Wiktionary translation parser tool for many language editions.
I created a quick_test.sh script for lazy people to test the Wiktionary extraction right away without having to read the whole README. Just enter the directory bin after cloning and run
bash quick_test.sh la
where 'la' is the Wiktionary code of the Latin Wiktionary. You can replace it with another that has been configured.
It might take a few minutes.
The results are in the ../dat/Wiktionary/Latin/word_pairs
file. The first four columns contain the word pairs, you can ignore the rest.
If you have enough storage, try running on the English Wiktionary:
bash quick_test.sh en
-
Checkout the repository from GitHub to a directory with at lot of free space.
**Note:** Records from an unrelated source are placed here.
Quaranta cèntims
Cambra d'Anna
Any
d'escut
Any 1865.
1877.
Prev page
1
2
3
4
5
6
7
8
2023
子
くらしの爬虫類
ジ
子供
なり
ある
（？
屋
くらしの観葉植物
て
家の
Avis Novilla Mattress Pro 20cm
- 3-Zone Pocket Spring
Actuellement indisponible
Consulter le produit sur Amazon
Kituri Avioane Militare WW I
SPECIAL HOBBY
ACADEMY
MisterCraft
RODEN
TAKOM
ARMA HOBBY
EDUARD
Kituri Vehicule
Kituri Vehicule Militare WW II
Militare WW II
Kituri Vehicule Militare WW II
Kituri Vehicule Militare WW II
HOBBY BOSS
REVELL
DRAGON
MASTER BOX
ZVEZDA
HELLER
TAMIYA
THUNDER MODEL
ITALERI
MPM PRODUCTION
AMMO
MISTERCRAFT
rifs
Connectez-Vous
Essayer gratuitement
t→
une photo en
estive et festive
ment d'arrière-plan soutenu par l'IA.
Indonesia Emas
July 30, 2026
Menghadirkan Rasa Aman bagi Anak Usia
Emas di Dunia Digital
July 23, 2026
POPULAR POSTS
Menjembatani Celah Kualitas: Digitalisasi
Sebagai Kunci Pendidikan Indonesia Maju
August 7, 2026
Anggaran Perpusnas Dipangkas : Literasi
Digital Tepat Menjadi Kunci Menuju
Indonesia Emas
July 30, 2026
The amount of free space required depends on the number and size of Wiktionaries you want to download (for all 40 you will need about 30GB).
-
Enter the wikt2dict/src directory:
cd wikt2dict/src
-
Set the PYTHONPATH environment variable to the directory where you are right now:
export PYTHONPATH=$PYTHONPATH:$(pwd)
-
Enter the root directory of wikt2dict:
cd ..
-
Create all necessary directories (assuming you are using the default configurations):
mkdir -p dat/wiktionary dat/triangle log res/langnames
-
You are ready to configure wikt2dict.
-
Set the list of Wiktionaries to work with. We provide an example configuration file, cfg/main.cfg, with the full configuration we used. We also provide a defaults.cfg file with default parameters. You can leave the configuration as it is if you do not want to parse an additional Wiktionary.
-
Resource files There are also example files in the res directory.
res/wikicodes: the list of Wiktionary codes you want to collect translations in. Right now this file contains all 50 languages we worked with. res/wiktionaries.tsv: Wiktionary code - language name mapping for all Wiktionaries you want to parse. This is a tab-separated file.
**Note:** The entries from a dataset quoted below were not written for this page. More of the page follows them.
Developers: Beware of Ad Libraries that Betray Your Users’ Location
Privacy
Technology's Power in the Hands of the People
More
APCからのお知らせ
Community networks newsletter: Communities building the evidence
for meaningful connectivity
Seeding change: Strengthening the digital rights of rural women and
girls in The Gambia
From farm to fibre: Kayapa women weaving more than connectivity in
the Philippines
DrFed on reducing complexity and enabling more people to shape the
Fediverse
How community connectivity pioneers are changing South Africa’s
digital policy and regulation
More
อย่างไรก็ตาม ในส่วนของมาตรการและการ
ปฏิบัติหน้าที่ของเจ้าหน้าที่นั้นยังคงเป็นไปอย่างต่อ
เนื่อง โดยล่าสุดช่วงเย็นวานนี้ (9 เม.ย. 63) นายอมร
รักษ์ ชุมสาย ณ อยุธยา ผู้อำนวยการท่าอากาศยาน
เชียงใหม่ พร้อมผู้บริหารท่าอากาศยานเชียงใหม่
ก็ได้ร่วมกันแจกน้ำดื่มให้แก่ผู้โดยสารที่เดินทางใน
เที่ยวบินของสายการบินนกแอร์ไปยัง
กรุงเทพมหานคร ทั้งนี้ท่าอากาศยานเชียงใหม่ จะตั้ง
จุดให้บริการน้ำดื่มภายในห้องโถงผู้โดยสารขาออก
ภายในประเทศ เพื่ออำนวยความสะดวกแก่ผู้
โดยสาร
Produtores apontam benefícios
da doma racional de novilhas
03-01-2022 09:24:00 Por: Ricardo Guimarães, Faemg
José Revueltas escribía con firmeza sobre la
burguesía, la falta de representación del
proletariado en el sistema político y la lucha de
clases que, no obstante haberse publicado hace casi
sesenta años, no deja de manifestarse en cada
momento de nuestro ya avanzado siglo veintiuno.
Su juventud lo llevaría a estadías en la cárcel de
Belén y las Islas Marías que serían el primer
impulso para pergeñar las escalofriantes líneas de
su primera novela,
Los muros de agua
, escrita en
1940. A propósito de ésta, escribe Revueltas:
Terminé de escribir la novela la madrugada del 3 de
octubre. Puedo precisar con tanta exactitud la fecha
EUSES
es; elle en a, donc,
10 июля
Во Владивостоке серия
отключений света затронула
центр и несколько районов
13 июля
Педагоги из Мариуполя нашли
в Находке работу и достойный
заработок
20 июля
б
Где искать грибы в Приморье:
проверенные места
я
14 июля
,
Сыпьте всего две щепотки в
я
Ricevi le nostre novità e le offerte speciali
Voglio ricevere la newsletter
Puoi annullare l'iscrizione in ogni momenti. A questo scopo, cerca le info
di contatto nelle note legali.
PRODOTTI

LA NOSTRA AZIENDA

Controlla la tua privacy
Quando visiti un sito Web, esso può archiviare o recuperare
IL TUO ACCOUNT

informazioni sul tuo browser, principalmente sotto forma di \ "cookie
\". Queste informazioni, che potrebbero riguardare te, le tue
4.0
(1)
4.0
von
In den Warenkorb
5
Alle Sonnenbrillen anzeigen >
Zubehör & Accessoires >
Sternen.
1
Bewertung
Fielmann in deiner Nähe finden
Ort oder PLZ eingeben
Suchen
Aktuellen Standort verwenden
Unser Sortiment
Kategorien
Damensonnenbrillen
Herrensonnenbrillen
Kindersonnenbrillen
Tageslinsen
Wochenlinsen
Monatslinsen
You will now download and parse the Latin Wiktionary. The environment is already set up. We chose the Latin Wiktionary because it is small and for historical reasons, easy to understand many words for most European-language speakers.
-
Create a langdirs.tsv containing nothing but the entity for the Latin Wiktionary.
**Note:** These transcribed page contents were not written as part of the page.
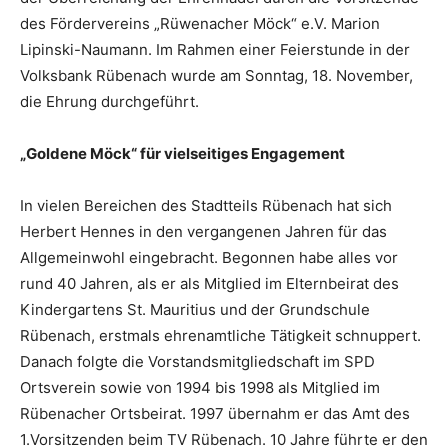
des Fördervereins „Rüwenacher Möck“ e.V. Marion
Lipinski-Naumann. Im Rahmen einer Feierstunde in der
Volksbank Rübenach wurde am Sonntag, 18. November,
die Ehrung durchgeführt.
„Goldene Möck“ für vielseitiges Engagement
In vielen Bereichen des Stadtteils Rübenach hat sich
Herbert Hennes in den vergangenen Jahren für das
Allgemeinwohl eingebracht. Begonnen habe alles vor
rund 40 Jahren, als er als Mitglied im Elternbeirat des
Kindergartens St. Mauritius und der Grundschule
Rübenach, erstmals ehrenamtliche Tätigkeit schnuppert.
Danach folgte die Vorstandsmitgliedschaft im SPD
Ortsverein sowie von 1994 bis 1998 als Mitglied im
Rübenacher Ortsbeirat. 1997 übernahm er das Amt des
1.Vorsitzenden beim TV Rübenach. 10 Jahre führte er den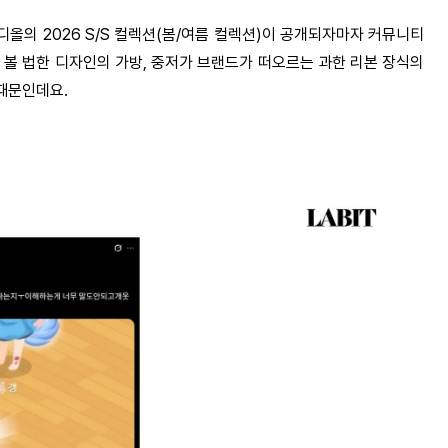
 디올의
2026 S/S
컬렉션
(
봄
/
여름 컬렉션
)
이 공개되자마자 커뮤니티
 볼 법한 디자인의 가방
,
중저가 브랜드가 떠오르는 과한 리본 장식의
 때문인데요
.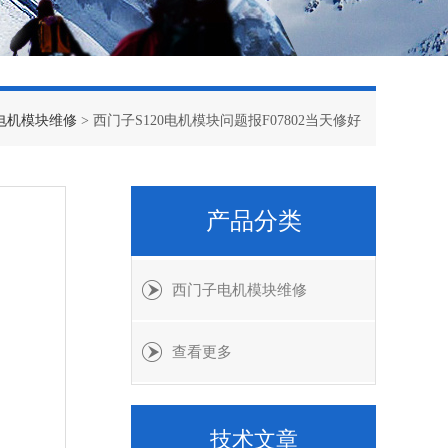
电机模块维修
> 西门子S120电机模块问题报F07802当天修好
产品分类
西门子电机模块维修
查看更多
技术文章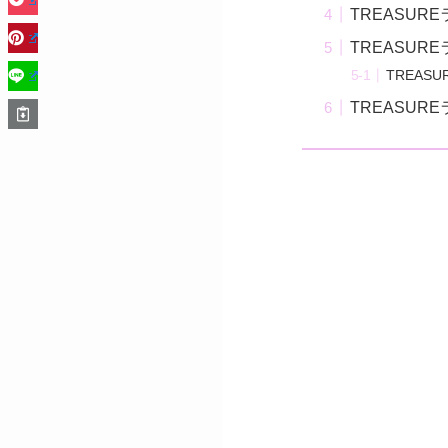
TREASUR
TREASURE
TREAS
TREASUR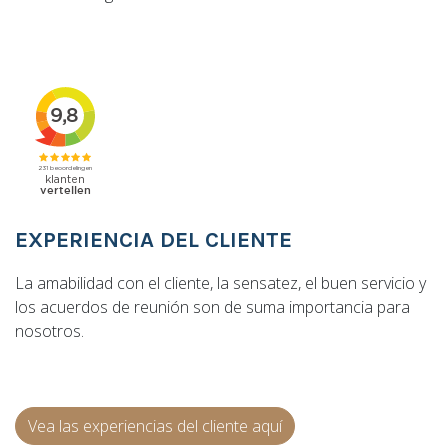
EXPERIENCIA DEL CLIENTE
La amabilidad con el cliente, la sensatez, el buen servicio y
los acuerdos de reunión son de suma importancia para
nosotros.
Vea las experiencias del cliente aquí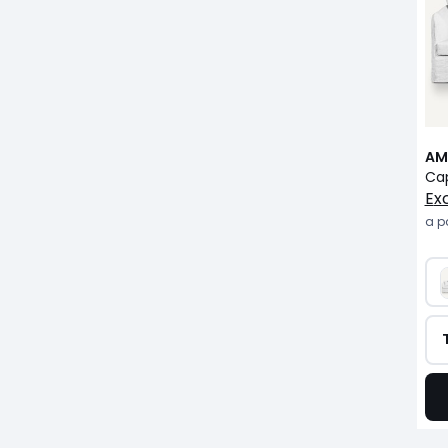
AM
e
a pa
grep Latin res/wiktionaries-full.tsv > res/wiktionaries.tsv
-
Download the Wiktionary:
cd bin
bash download_wiktionaries.sh ../res/wiktionaries.tsv ../dat/wiktionary
After the download finishes, a Latin directory is created in ../dat/wiktionary and the dump should be there. For downloading more than one Wiktionaries, you need to specify all languages in the langnames.tsv file one language-per-line.
If the download fails for some reason, delete the corrupted file before running it again: rm ../dat/wiktionary/Latin/lawiktionary-latest-pages-meta-current.xml
-
Convert to plain text:
bash wiktionary2text.sh ../res/wiktionaries.tsv ../dat/wiktionary
This command should produce the file: ../dat/wiktionary/Latin/lawiktionary.txt
-
Extract translations using the previously set up configuration:
python extract_translations.py ../cfg/w2d.cfg la
The last parameter tells wikt2dict to extract the Latin Wiktionary.
- Repeat the steps 1-4. with at least two other Wiktionaries of your choice. Preferrably chose Wiktionaries that have a full section in the cfg/w2d.cfg file.
Now you are ready to try the triangulating. This is done by calling:
python triangulate.py ../cfg/w2d.cfg
The output is saved in the ../dat/triangle directory by default. You can change this of course. You can limit the triangulating to a certain languages. For example calling: python triangulate.py ../cfg/w2d.cfg la
would only run triangulating for triangles that contain Latin and skip the others.
Congratulations, you have successfully finished the test tutorial of wikt2dict. Please send your feedback to judit@sch.bme.hu.
Please cite:
@inproceedings{Acs:2013,
title={Building basic vocabulary across 40 languages},
author={Judit 'Acs and Katalin Pajkossy and Andr'as Kornai},
booktitle={Proceedings of the 6th Workshop on Building and Using Comparable Corpora},
year={2013}
}
4lang coverage
Check out our basic vocabulary at: http://hlt.sztaki.hu/resources/4lang/
You can create statistics of the coverage of 4lang and uroboros by calling:
cat ../dat/lang/*/res/word_pairs | python fourlang_coverage.py ../res/4lang/coverage
This would take all translations extracted from the Wiktionaries and compute the coverage of 4lang and uroboros based on each language of 4lang and all of them combined as well. The statistics are saved in ../res/4lang/ with the coverage prefix.